Le service militaire, un argument d’exil supplémentaire

En outre, ces mêmes sources reconnaissent que la prise en compte des rifains comme réfugiés peut être une « bombe diplomatique » étant donné ce que cela signifierait pour l’examen politique d’un pays voisin que Madrid qualifie officiellement comme modèle.
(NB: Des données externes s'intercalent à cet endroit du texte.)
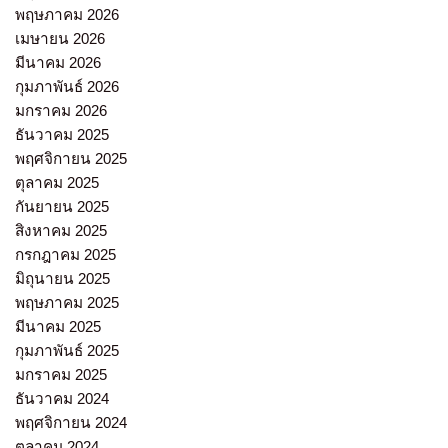
พฤษภาคม 2026
เมษายน 2026
มีนาคม 2026
กุมภาพันธ์ 2026
มกราคม 2026
ธันวาคม 2025
พฤศจิกายน 2025
ตุลาคม 2025
กันยายน 2025
สิงหาคม 2025
กรกฎาคม 2025
มิถุนายน 2025
พฤษภาคม 2025
มีนาคม 2025
กุมภาพันธ์ 2025
มกราคม 2025
ธันวาคม 2024
พฤศจิกายน 2024
ตุลาคม 2024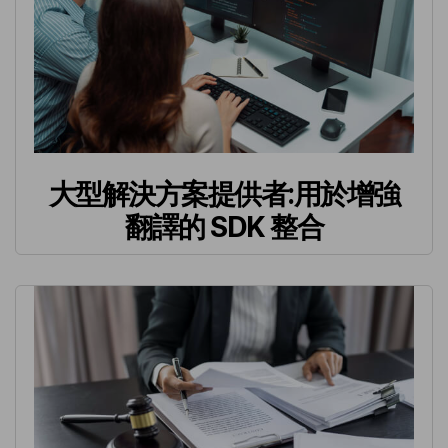
大型解決方案提供者:用於增強
翻譯的 SDK 整合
L’organisation SOS-Racisme est l’une des organisations les plus à même d’apporter aux rifains une aide concrète à leur arrivée en Espagne, tant sur le plan logistique que juridique. L’un de ses membres, Youssef Ouled, lui-même rifain, a déclaré que ces derniers mois, très peu de rifains ont été expulsés vers le Maroc.


Sur les raisons de ce nouvel exode des compatriotes, Ouled fait référence aux « problèmes structurels au Maroc, tels que la corruption et l’inégalité » et estime que ces dernières semaines un nouvel argument est venu s’ajouter : l’adoption prochaine d’une loi rétablissant le service militaire obligatoire pour les jeunes de 19 à 25 ans.